Je déteste profondément cette affaire de kiss-in. Parce que les méthodes employées d’un côté comme de l’autre puent. Parce qu’il s’agit d’occuper le terrain médiatique, de créer de toutes pièces un affrontement entre deux communautés qui auraient bien besoin de se parler davantage. Il s’agit de vouloir récupérer, d’un côté comme de l’autre, des cardinaux dont par ailleurs on ne se prive pas de dire du mal : Mgr Barbarin à ce titre est exemplaire, qui se voit cloué au pilori par les ultras pour être allé dîner avec des francs-maçons, les mêmes déformant le sens de ses propos et faisant de son interview au Progrès une incitation à contre-manifester devant Saint-Jean. Et en face, pareil : on somme le cardinal de prendre position [1]immédiatement en désavouant, je cite, « l’absence de condamnation par le Vatican des violences commises contre les personnes homosexuelles et transsexuelles au nom de la religion catholique » (au passage, j’aimerais assez que l’on me cite une ou deux de ces violences « au nom de la religion catholique », mais passons). Le but ultime ? Forcer Mgr Barbarin à faire de la politique, un peu comme quand on essayait de forcer Jésus à se positionner (et lui répondait en dessinant sur le sol)[2]. Et faire en sorte que nul ne puisse à l’avenir se dire homosexuel sans que l’étiquette du mouvement LGBT ne lui colle à la peau, ni catholique sans que l’on y ajoute immédiatement « facho ». En cela, j’ai beaucoup aimé la prise de position courageuse des frères Pouzin, du groupe Glorious, ainsi que celle de Jean-Baptiste Maillard, qui tentent de rappeler quelques évidences. Je rêve que d’autres voix s’élèvent en disant : « Assez de ce cirque ! »

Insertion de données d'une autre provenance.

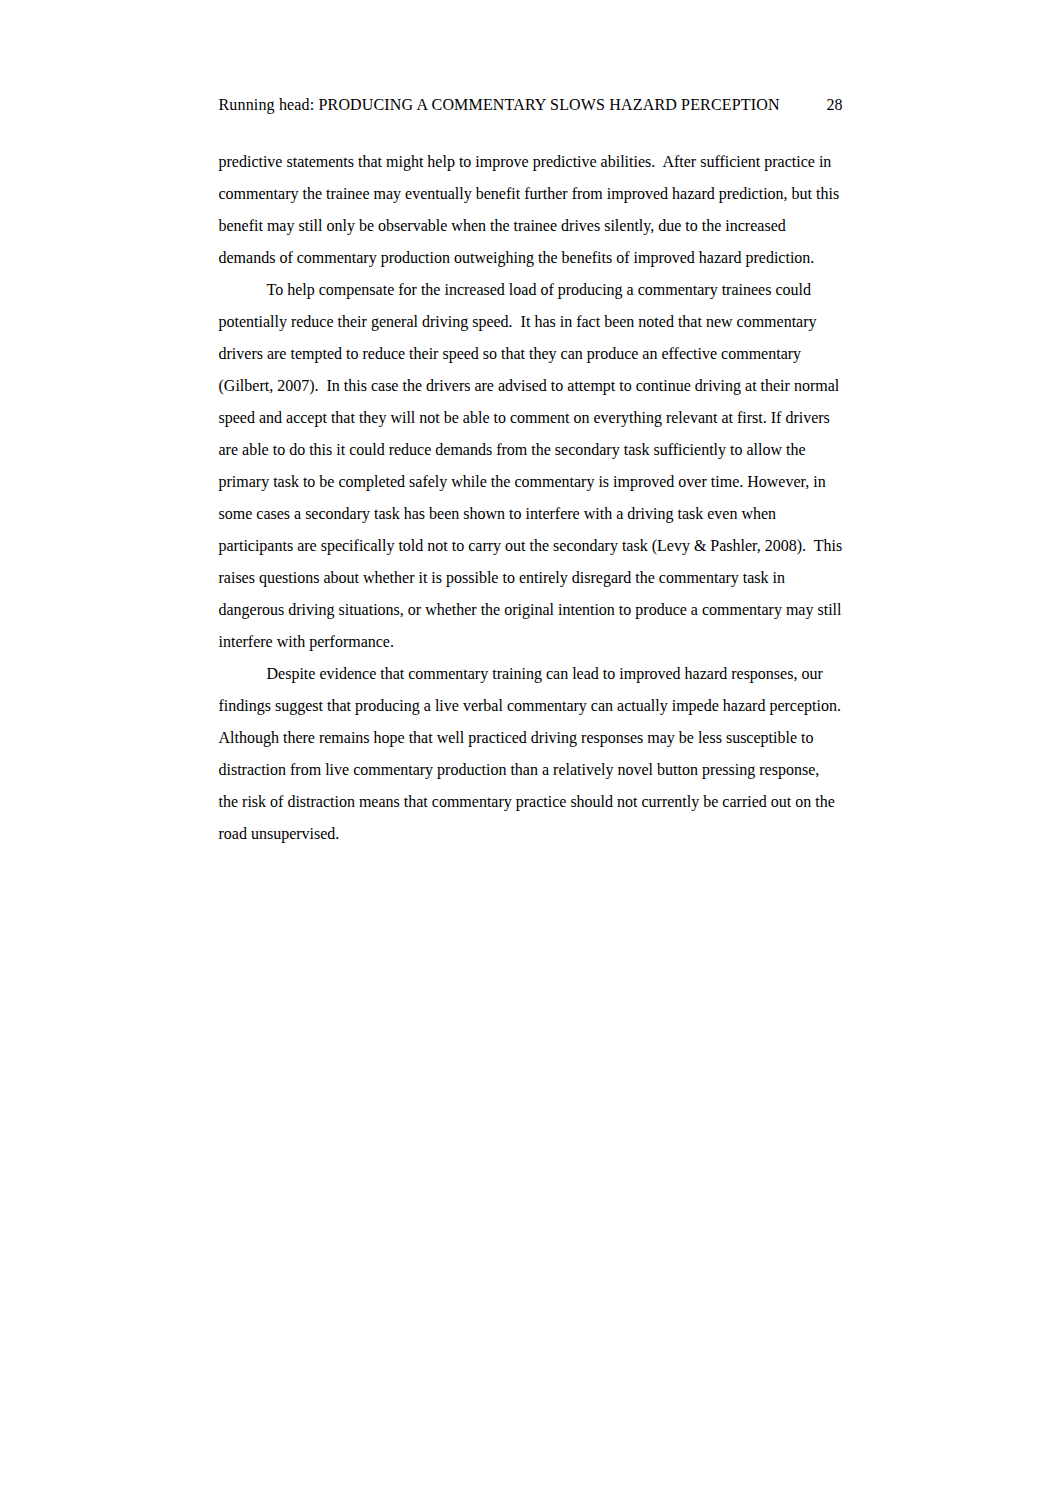Running head: PRODUCING A COMMENTARY SLOWS HAZARD PERCEPTION 28
predictive statements that might help to improve predictive abilities. After sufficient practice in commentary the trainee may eventually benefit further from improved hazard prediction, but this benefit may still only be observable when the trainee drives silently, due to the increased demands of commentary production outweighing the benefits of improved hazard prediction.
To help compensate for the increased load of producing a commentary trainees could potentially reduce their general driving speed. It has in fact been noted that new commentary drivers are tempted to reduce their speed so that they can produce an effective commentary (Gilbert, 2007). In this case the drivers are advised to attempt to continue driving at their normal speed and accept that they will not be able to comment on everything relevant at first. If drivers are able to do this it could reduce demands from the secondary task sufficiently to allow the primary task to be completed safely while the commentary is improved over time. However, in some cases a secondary task has been shown to interfere with a driving task even when participants are specifically told not to carry out the secondary task (Levy & Pashler, 2008). This raises questions about whether it is possible to entirely disregard the commentary task in dangerous driving situations, or whether the original intention to produce a commentary may still interfere with performance.
Despite evidence that commentary training can lead to improved hazard responses, our findings suggest that producing a live verbal commentary can actually impede hazard perception. Although there remains hope that well practiced driving responses may be less susceptible to distraction from live commentary production than a relatively novel button pressing response, the risk of distraction means that commentary practice should not currently be carried out on the road unsupervised.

Mais il en faudra plus pour que le cycle commencé s’arrête. On peut s’attendre à un kiss-in tous les samedis devant chaque cathédrale de France. Ce samedi, c’est Metz. Et tous les diocèses seront touchés. Et l’on verra partout les mêmes agités ravis de trouver en face d’eux le nécessaire ennemi qui valide leur engagement. Et l’amalgame continuera. Les violences aussi. Avec peut-être – et déjà je sens frissonner de plaisir les deux extrêmes – un ou deux « martyrs ».
Dans une histoire pas si éloignée sur le fond, qui s’est passée dans les eaux territoriales israéliennes, le Pape a déclaré : « La violence génère un surplus de violence ». Ce serait bien que ceux qui brandissent si haut l’étendard du Vatican devant les militants LGBT fassent un peu plus de cas des paroles prononcées depuis le trône de Pierre.
[1] L’an dernier, alors que les mêmes manifestants pro-LGBT manifestaient devant Saint-Jean, le cardinal avait créé la surprise en invitant ces derniers à discuter. Il faut croire que cela n’a pas plu aux plus extrêmes d’entre eux ; alors qu’un dialogue avait été amorcé, pourquoi tout casser, si ce n’est justement parce qu’un adversaire avec lequel on ne discute pas – un cliché, en somme – est bien plus profitable en termes d’image médiatique qu’un partenaire avec lequel on avance ensemble ?
[2] Selon des sources autorisées, le cardinal Barbarin, à qui l’on rapportait les slogans chantés durant le kiss-in, a validé non sans humour l’un d’eux, hurlé par les pro-LGBT : « Deux planches, trois clous, Il l’a fait, pourquoi pas vous ? » « Celui-ci », a dit le cardinal, « je le valide, c’est le fondement de la foi chrétienne. »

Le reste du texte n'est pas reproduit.